Youd uses the very same make and model of typewriter that the original author did, and types the entire novel on a single sheet of paper, backed by a stronger supporting sheet. He often has to tape the paper back together with its ghost image in order to feed it into the typewriter over and over again. Youd realizes a marathon of typewriting: he vocalizes the words of the book as he hunts and pecks the words in it, resulting in a unique combination of spoken and written – – rather, typed — word.
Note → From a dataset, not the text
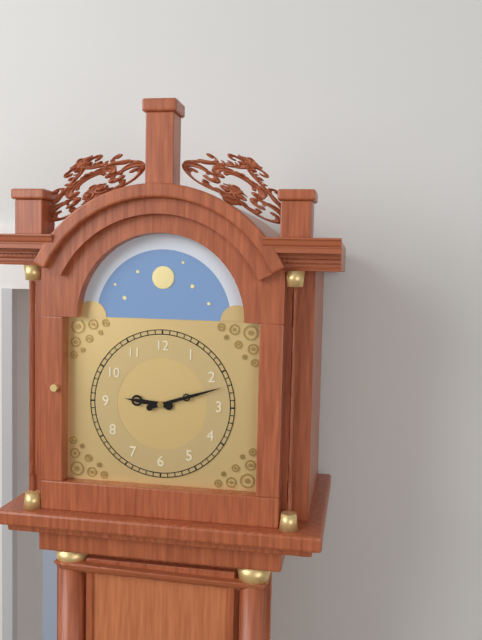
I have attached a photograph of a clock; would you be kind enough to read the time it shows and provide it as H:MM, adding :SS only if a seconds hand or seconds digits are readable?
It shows 9:12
The finished artwork is a framed diptych, one page a mass of black ink in an indecipherable but visceral representation of the arduous work of the writer and a ghost image next to it that is mostly white but retains some spillover of the ink and imagery the original paper couldn’t handle.
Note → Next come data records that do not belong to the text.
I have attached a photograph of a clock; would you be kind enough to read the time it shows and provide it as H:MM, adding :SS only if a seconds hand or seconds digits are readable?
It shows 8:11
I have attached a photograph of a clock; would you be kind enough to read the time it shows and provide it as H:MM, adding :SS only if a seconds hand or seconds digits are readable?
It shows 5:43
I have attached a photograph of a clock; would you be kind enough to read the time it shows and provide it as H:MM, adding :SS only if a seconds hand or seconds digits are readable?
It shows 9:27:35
(3) This may have been the best reason to be in Indiana in the middle of summer. On August 20 the Indianapolis Public Library inaugurated an annual Ray Bradbury Lecture in conjunction with Indiana University’s Center for Ray Bradbury Studies.

Professor Jonathan Eller, director of the Center, spoke about “Ray Bradbury in the Twenty-First Century”, answering the questions “How did Ray Bradbury, a child of the Great Depression who never attended college, become one of the best-known American writers of his time?” and “Why does this master storyteller of the 20th century remain a powerful cultural influence today?”

(4) Ray Bradbury Unbound, the second volume of Eller’s three-volume study of Bradbury’s life and career, will be published by the University of Illinois Press in early September. At the same time, Kent State University Press will publish volume two of the Bradbury Center’s Collected Stories of Ray Bradbury, a series that recovers the seldom-seen original versions of Bradbury’s earliest published stories.

(5) Over 400 items from the Bradbury estate will be auctioned by Nate D. Sanders Fine Autographs & Memorabilia at the end of September, including paintings by Charles Addams and Hannes Bok that hung on his walls, and items from his collections of Disney animation cels, comic strips and original illustration art.

(6) John King Tarpinian suggests the two of us meet on August 30 in downtown LA at Ray Bradbury Square, to mark the day that the Library of Congress hosts the annual National Book Festival in Washington, D.C.

Joe Mantegna and Sam Weller at the Ray Bradbury Square dedication on December 6, 2012.

Joe Mantegna and Sam Weller at the Ray Bradbury Square dedication on December 6, 2012.